The fire raged for four days. Carved on the monument is a description of the dramatic event, in Latin. Translated into English, the story tells of the fire's "astonishing swiftness and noise", how it "altogether vanquished all human counsel and resource" and how it was meant "to remind us of the final destruction of the world". The inscription ended like this:
At the bidding, as we may well believe of Heaven, the fatal fire stayed its course and everywhere died out. (But Popish frenzy, which wrought such horrors, is not yet quenched.) These last words were added in 1681 and finally deleted in 1850.There was a plaque to commemorate the song London's Burning as well. After all this we were duty bound to visit the exhibitions at the Museum of London (free of charge) to learn some more about the fire. Thomas had a sleep in his pushchair during this. Alexander took notes and I dare say he told his class later about the things he'd seen and learned.

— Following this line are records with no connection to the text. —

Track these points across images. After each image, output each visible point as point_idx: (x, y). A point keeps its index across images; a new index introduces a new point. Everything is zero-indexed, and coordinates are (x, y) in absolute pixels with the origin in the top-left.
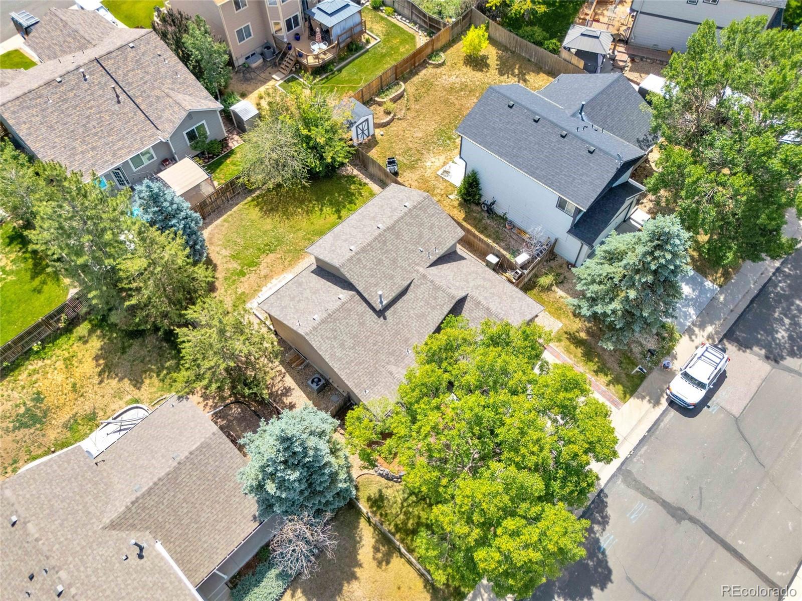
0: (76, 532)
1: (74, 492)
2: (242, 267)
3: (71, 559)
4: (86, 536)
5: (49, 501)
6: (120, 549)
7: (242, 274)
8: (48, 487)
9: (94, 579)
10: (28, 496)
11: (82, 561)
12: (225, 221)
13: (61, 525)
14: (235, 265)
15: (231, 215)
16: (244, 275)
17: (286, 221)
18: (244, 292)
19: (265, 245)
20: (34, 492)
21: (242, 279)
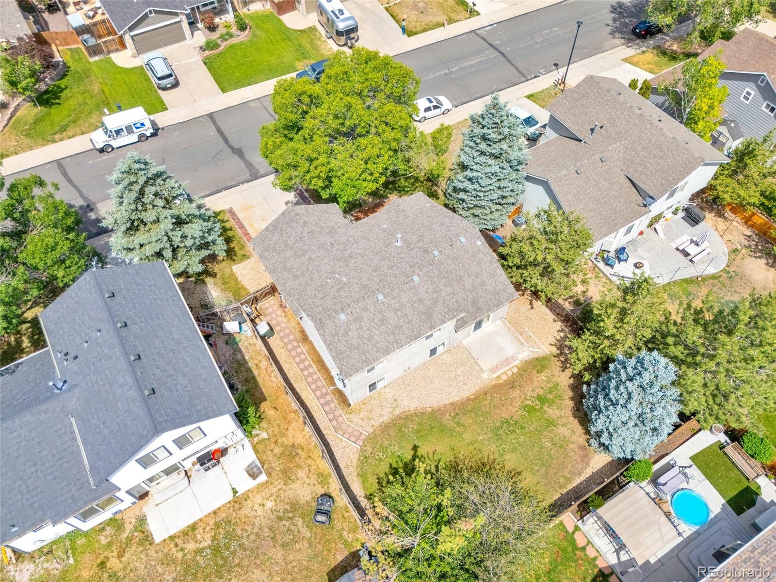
0: (639, 137)
1: (650, 162)
2: (542, 408)
3: (636, 121)
4: (631, 136)
5: (665, 154)
6: (606, 132)
7: (542, 399)
8: (670, 163)
9: (618, 113)
10: (681, 155)
11: (629, 121)
12: (569, 480)
13: (650, 140)
14: (550, 411)
15: (561, 487)
16: (539, 398)
17: (485, 461)
18: (538, 373)
19: (514, 431)
20: (678, 158)
21: (541, 392)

On our way back to Waterloo Station to catch the train home, the boys were delighted to sit at the front on the top deck of a London bus, and so was I, especially when we passed St. Paul's Cathedral at close quarters and rode down the Strand. Best of all was my lucky chance to get a visionary shot of the Thames from Waterloo Bridge with a view of the tall buildings, ancient and modern, and a rainbow over all of it!
Emma and boys on the bus |
St. Paul's, seen from the bus |
Ancient and modern London, with rainbow! |
The following afternoon we walked around the Crane Park Island Nature Reserve, close to Heathrow, and found some more evidence of history in the Shot Tower, a building that may once have been used for the manufacture of lead shot for ammunition in early firearms. "Molten lead was poured through a copper sieve at the top of the hollow tower. As it fell, it formed small round pellets which cooled and hardened as they hit water in a large tank at the bottom of the tower." The inventor of this process had apparently once fallen asleep and dreamed of leaden raindrops falling on him as he lay in a field.
Next to the tower is an island in the River Crane. Between 1766 and 1928, this location was a gunpowder mill that in the mid nineteenth century had a workforce of 320: men, women and children. Several people lost their lives through this dangerous work––55 accidental explosions occurred. The ingredients of the gunpowder were sulphur, saltpetre and charcoal. Barrels of gunpowder were transported by horse and cart, van and barge to London and the docks and then it was shipped to Canada, for example, to be used against the Americans during the war of 1812.